Dear All, My ex-A was just rubbing it in a few weeks ago how he had seen my alcoholic brother in Ennis and he was looking great , in a suit, and everything. This was meant to minimise to me just how bad this guys problems are. Yet last week my son told me that my brother had cut loose and gone to another brother down in Cork, langered drunk of course. I keep getting the unnecessary crap from the ex, asking me do I want vegetables and pretty much trying to stop me moving on with my own life and only for this site I know I would not have realised that I needed to look after myself. Thanks for everything as this site is a huge support to me. At least I know I am not alone.
You're right, you're not alone. There are many people who have to put up with other people's rubbish. I've done my fair share, and am still doing a bit of it.
I have to try and remember every day that I have to look after myself now, first and foremost. The way I see it is that if I allow all of my energy to be given away to other peoples problems then I am depleted of energy for myself. And if I can't look after myself first, I cannot do much. This is just my own reminder.
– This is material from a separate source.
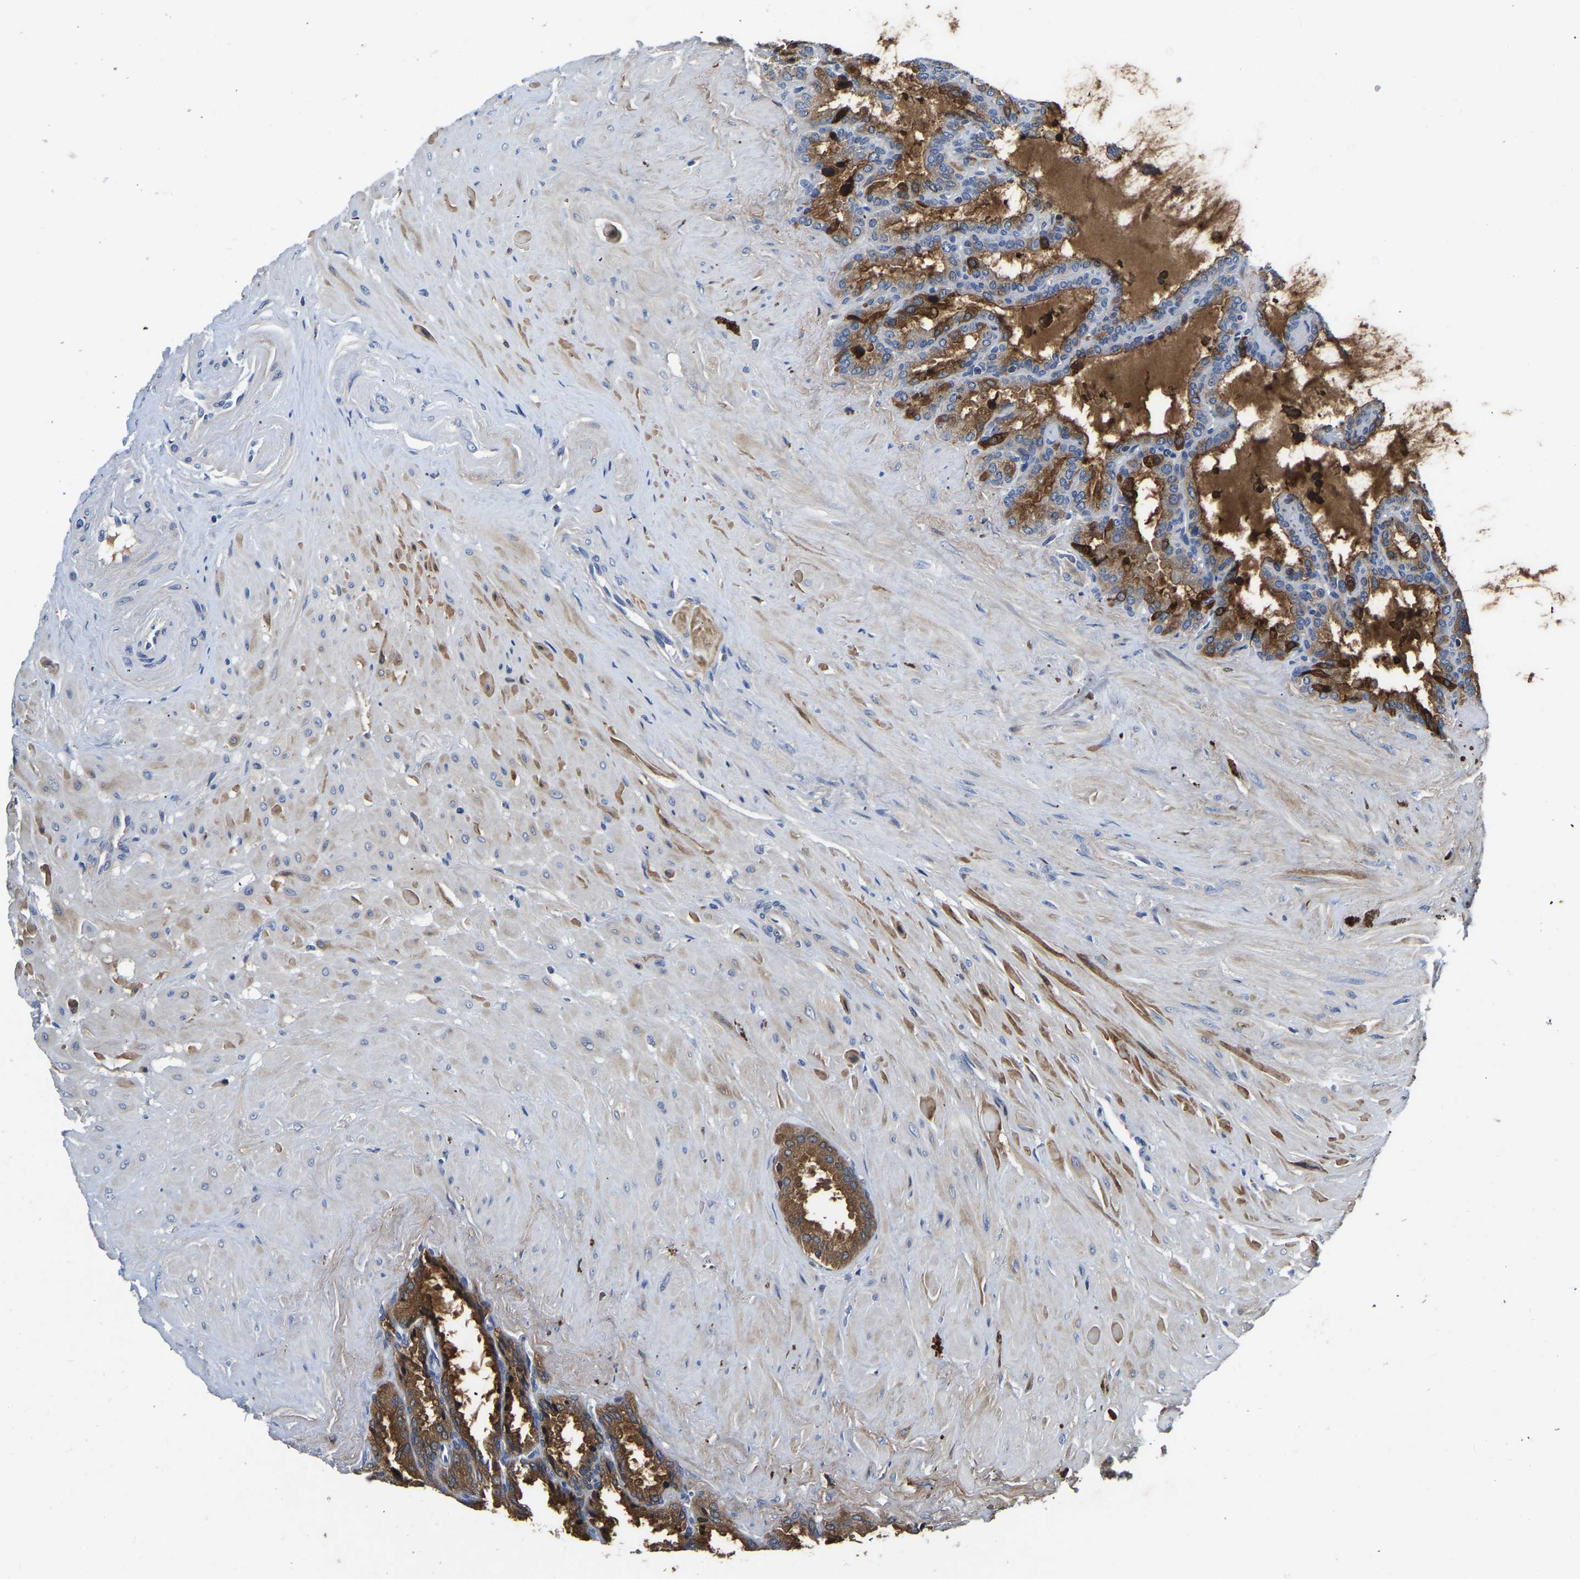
{"staining": {"intensity": "strong", "quantity": ">75%", "location": "cytoplasmic/membranous"}, "tissue": "seminal vesicle", "cell_type": "Glandular cells", "image_type": "normal", "snomed": [{"axis": "morphology", "description": "Normal tissue, NOS"}, {"axis": "topography", "description": "Seminal veicle"}], "caption": "Glandular cells demonstrate high levels of strong cytoplasmic/membranous staining in about >75% of cells in benign seminal vesicle.", "gene": "FGD5", "patient": {"sex": "male", "age": 46}}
I have enough of my own problems to get on with. I realise as an adult I can only be responsible for myself. I try not to give my energy away anymore.
Seems to me like you're trying to get on with your own life in a responsible way, and you're doing well. Keep the focus on yourself, and try to figure out what you want for yourself. This is important.
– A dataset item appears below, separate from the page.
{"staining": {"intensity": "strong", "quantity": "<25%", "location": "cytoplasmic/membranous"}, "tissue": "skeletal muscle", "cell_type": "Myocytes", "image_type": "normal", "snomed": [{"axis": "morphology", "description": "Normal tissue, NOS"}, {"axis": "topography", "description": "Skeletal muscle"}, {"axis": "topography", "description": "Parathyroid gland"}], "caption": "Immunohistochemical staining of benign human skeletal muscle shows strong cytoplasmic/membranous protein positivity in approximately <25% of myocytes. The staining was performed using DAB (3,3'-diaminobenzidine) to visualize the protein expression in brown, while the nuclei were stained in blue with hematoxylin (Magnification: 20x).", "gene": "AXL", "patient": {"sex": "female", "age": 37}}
At my earliest stage of recovery, I was vulnerable and weak and didn't even realise it. Keep the focus on you and one day at a time you will get stronger.
I think I was really super vulnerable to the kind of intriguing you are being presented with most of my life. I grew up in a very dysfunctional home where everything was secret. I was always trying to figure things out. I was also always trying to feel included because I felt excluded.
I have been able to look at intriguing because I have been willing to look at love addiciton is a part of my addiction to the A. The A can try to intrigue me too with his friends, his life (which is largely kept apart from me) and with his excluding me. The issue is that I am no longer intrigued, I know it is a mess and it is not my job to fix it. I used to feel in my family of origin my only goal was to "fix" others. When my mother died I craved that my younger sister would get sober and join me in recovery. She chose not to. I don't punish her for it but I must say it is a difficult thing to negotiate.
So Marie many of us have inherited and been taught roles of fixers, enablers, martyrs and rescuers. We can abdicate those roles but it brings up a lot of issues. Personaly this particular A of all A's for me has rescued me out. He has burned me to a crisp and then some and I have nothing more to give him than respect and politeness. I have no more heroic measures for him. I used to of course get a lot of secondary gain from rescuing, I felt needed, wanted, loved then eventually I felt incredible corrosive resentment.
You are in the right place if you are talking about wanting to examine those roles.